When this machine operates as the generator, the rotor with PM pieces is rotated by other mechanism, a rotating magnetic field will be produced and forms magnetic loop by means of stator claws. In this situation, two sets of stator claws present alternately N or S Pole, so that a single phase AC EMF will be induced in the stator winding to output electricity energy.

In order to simulate the load characteristics of the claw pole generator, the simulation method of coupling ANSYS and CASPOC software has been applied.

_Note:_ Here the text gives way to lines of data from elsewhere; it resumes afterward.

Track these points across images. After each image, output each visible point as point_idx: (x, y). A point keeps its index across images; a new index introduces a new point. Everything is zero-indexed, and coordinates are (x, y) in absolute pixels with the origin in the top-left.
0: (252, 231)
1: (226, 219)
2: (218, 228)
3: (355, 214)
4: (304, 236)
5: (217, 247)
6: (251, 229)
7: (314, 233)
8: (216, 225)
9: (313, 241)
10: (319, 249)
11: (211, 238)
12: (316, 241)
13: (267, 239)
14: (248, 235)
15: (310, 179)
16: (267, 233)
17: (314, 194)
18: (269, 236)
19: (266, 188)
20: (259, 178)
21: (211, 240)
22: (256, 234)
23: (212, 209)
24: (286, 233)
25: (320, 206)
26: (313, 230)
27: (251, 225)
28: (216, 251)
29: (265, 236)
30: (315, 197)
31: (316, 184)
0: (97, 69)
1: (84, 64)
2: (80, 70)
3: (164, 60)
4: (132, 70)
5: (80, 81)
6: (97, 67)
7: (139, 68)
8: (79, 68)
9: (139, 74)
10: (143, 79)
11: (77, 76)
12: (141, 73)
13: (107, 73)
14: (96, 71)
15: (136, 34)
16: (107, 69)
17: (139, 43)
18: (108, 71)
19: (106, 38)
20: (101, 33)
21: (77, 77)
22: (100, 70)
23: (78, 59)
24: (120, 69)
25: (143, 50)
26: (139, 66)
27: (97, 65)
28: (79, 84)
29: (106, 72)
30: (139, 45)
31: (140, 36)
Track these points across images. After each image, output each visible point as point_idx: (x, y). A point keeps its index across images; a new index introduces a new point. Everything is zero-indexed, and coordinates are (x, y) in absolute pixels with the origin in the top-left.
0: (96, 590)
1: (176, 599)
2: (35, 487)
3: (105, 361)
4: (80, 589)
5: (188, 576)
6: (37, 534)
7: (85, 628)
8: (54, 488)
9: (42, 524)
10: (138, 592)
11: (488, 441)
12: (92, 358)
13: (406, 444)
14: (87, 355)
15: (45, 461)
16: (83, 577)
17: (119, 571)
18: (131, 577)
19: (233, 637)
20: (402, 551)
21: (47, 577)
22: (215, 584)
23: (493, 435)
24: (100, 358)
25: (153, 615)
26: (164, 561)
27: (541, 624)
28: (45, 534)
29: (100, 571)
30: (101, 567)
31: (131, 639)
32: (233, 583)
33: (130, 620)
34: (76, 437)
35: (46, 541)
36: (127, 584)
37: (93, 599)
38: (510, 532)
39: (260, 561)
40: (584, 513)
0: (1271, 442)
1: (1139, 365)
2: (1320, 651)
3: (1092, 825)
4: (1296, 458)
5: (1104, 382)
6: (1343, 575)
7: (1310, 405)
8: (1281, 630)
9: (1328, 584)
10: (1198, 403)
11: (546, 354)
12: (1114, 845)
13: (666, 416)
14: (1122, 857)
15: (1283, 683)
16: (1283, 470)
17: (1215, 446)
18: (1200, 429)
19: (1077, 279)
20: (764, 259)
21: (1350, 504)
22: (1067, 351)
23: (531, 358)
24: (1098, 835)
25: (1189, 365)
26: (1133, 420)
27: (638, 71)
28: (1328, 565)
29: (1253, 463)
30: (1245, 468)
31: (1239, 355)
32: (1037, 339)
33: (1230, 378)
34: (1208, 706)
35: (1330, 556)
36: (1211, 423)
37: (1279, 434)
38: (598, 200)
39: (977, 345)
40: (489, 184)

ANSYS is used to analyze the magnetic field and calculate the electricmotive force, and its result is passed into the CASPOC software to calculate the value of stator winding current. The current obtained from CASPOC is received again by ANSYS, and the field analysis will start renewedly in ANSYS. The coupling calculation will keep running for the simulation time specified by the user. The flowchart of the ANSYS-CASPOC coupled simulation is shown below A claw-pole generator supplies the storage battery and other electrical loads of vehicle by the four-diode bridge rectifier. The figure below shows the schematic diagram of CASPOC simulation model. In the figure above, the variable Up denotes the EMF and Il is winding current. CASPOC and ANSYS always wait for each other for the simulation result. Because the simulation of CASPOC is faster than ANSYS, it must wait for the data from ANSYS for some time by means of lock files. There is one point to be emphasized that time step of dynamic solution of ANSYS must be the same as that of CASPOC. The winding current is determined by calculating result of CASPOC and the EMF is induced under the composite magnetic fields and is transferred to CASPOC. Thus, the coupling computation will be made. The figure above shows the analytical mode of coupling calculation in ANSYS. After the outer rotor rotates 8 cycles, the output current and output voltage are stable. The above figure shows the simulation result of the coupled ANSYS and CASPOC simulation. The upper curve is the winding current and its mean value is 73A. The lower curve is the output voltage and its mean value is 14V. Thus, this electrical machine may be used as the generator in automobile and it can satisfy the requirement of the electrical energy in vehicle.

As example of a co-simulation between Caspoc and FEM, the study of a novel permanent magnet claw pole generator with outside rotor is presented. Because the permanent magnets are used in outside rotor, the sliprings are not needed. The magnetic field distribution and induced back-EMF of the PMCPG have been calcualted by ANSYS. By means of the ANSYS and CASPOC simulation tools, the operation characteristic of the PMCPG with load is simulated on the basis of coupling of magnetic field and electric circuit. From the result of the analysis and calculation of the prototype machine, it can be concluded that the PMCPG has a good operation performance and is suitable to be used as a source of electrical energy in vehicles.